Problem description> Below are some records; return all of them exactly as they are.
# # #
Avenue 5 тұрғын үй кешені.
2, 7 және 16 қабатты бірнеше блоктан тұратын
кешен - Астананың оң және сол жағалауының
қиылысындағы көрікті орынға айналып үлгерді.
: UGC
# # #
Written reply>
Avenue 5 тұрғын үй кешені.
2, 7 және 16 қабатты бірнеше блоктан тұратын
кешен - Астананың оң және сол жағалауының
қиылысындағы көрікті орынға айналып үлгерді.
: UGC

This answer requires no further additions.